(Transcribed page text)

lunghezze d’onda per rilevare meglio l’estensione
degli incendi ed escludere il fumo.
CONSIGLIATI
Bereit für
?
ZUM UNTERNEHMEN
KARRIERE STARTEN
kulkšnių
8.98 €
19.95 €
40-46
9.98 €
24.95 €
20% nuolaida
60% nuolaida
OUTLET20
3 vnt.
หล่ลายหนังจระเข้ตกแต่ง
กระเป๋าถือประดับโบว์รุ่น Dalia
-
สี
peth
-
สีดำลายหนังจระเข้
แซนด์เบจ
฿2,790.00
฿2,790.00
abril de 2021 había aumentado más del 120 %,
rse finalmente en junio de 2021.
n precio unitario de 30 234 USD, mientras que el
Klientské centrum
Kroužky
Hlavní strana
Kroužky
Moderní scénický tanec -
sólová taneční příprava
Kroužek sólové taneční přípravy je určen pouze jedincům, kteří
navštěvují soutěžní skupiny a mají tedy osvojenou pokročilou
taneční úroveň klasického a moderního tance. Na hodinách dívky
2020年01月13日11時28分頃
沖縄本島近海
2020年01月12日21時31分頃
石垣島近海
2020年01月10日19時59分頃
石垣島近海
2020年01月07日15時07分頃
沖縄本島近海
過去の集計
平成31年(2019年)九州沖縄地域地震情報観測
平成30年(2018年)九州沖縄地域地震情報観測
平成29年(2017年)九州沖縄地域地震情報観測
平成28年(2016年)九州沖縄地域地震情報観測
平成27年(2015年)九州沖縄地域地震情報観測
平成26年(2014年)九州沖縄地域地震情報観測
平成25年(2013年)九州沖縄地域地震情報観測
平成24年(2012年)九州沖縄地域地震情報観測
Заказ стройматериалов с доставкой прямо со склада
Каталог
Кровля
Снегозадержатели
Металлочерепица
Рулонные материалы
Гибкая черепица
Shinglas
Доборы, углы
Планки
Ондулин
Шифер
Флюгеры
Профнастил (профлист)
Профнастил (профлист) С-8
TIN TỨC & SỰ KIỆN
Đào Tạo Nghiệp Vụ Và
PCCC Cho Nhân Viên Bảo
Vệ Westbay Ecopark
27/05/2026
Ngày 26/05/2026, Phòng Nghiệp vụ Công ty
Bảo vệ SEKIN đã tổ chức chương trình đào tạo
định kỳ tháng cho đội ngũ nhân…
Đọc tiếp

• The task:
Please repeat the data above, replacing "Kroužky" with "Kurzy" and changing nothing else.

• Exercise result:
lunghezze d’onda per rilevare meglio l’estensione
degli incendi ed escludere il fumo.
CONSIGLIATI
Bereit für
?
ZUM UNTERNEHMEN
KARRIERE STARTEN
kulkšnių
8.98 €
19.95 €
40-46
9.98 €
24.95 €
20% nuolaida
60% nuolaida
OUTLET20
3 vnt.
หล่ลายหนังจระเข้ตกแต่ง
กระเป๋าถือประดับโบว์รุ่น Dalia
-
สี
peth
-
สีดำลายหนังจระเข้
แซนด์เบจ
฿2,790.00
฿2,790.00
abril de 2021 había aumentado más del 120 %,
rse finalmente en junio de 2021.
n precio unitario de 30 234 USD, mientras que el
Klientské centrum
Kurzy
Hlavní strana
Kurzy
Moderní scénický tanec -
sólová taneční příprava
Kroužek sólové taneční přípravy je určen pouze jedincům, kteří
navštěvují soutěžní skupiny a mají tedy osvojenou pokročilou
taneční úroveň klasického a moderního tance. Na hodinách dívky
2020年01月13日11時28分頃
沖縄本島近海
2020年01月12日21時31分頃
石垣島近海
2020年01月10日19時59分頃
石垣島近海
2020年01月07日15時07分頃
沖縄本島近海
過去の集計
平成31年(2019年)九州沖縄地域地震情報観測
平成30年(2018年)九州沖縄地域地震情報観測
平成29年(2017年)九州沖縄地域地震情報観測
平成28年(2016年)九州沖縄地域地震情報観測
平成27年(2015年)九州沖縄地域地震情報観測
平成26年(2014年)九州沖縄地域地震情報観測
平成25年(2013年)九州沖縄地域地震情報観測
平成24年(2012年)九州沖縄地域地震情報観測
Заказ стройматериалов с доставкой прямо со склада
Каталог
Кровля
Снегозадержатели
Металлочерепица
Рулонные материалы
Гибкая черепица
Shinglas
Доборы, углы
Планки
Ондулин
Шифер
Флюгеры
Профнастил (профлист)
Профнастил (профлист) С-8
TIN TỨC & SỰ KIỆN
Đào Tạo Nghiệp Vụ Và
PCCC Cho Nhân Viên Bảo
Vệ Westbay Ecopark
27/05/2026
Ngày 26/05/2026, Phòng Nghiệp vụ Công ty
Bảo vệ SEKIN đã tổ chức chương trình đào tạo
định kỳ tháng cho đội ngũ nhân…
Đọc tiếp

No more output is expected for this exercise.